Content starts

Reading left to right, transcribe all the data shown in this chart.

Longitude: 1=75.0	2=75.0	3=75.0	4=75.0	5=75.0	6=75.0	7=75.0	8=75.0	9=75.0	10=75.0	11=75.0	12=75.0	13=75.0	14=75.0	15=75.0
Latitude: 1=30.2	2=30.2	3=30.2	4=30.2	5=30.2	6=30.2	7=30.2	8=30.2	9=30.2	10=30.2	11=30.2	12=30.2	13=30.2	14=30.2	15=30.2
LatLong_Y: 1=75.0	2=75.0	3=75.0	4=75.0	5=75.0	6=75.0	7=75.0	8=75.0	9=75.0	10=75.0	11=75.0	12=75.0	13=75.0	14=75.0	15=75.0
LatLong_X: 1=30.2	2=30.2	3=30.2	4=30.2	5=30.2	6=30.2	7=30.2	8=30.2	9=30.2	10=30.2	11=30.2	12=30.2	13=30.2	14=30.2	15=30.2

Content ends

### WORK TASK
Put every nonblank line of the rows above into a Markdown table with two columns, Number and Line, numbering the lines in order.

### SOLUTION TO THIS PROBLEM
| Number | Line |
|---|---|
| 1 | Reading left to right, transcribe all the data shown in this chart. |
| 2 | Longitude: 1=75.0	2=75.0	3=75.0	4=75.0	5=75.0	6=75.0	7=75.0	8=75.0	9=75.0	10=75.0	11=75.0	12=75.0	13=75.0	14=75.0	15=75.0 |
| 3 | Latitude: 1=30.2	2=30.2	3=30.2	4=30.2	5=30.2	6=30.2	7=30.2	8=30.2	9=30.2	10=30.2	11=30.2	12=30.2	13=30.2	14=30.2	15=30.2 |
| 4 | LatLong_Y: 1=75.0	2=75.0	3=75.0	4=75.0	5=75.0	6=75.0	7=75.0	8=75.0	9=75.0	10=75.0	11=75.0	12=75.0	13=75.0	14=75.0	15=75.0 |
| 5 | LatLong_X: 1=30.2	2=30.2	3=30.2	4=30.2	5=30.2	6=30.2	7=30.2	8=30.2	9=30.2	10=30.2	11=30.2	12=30.2	13=30.2	14=30.2	15=30.2 |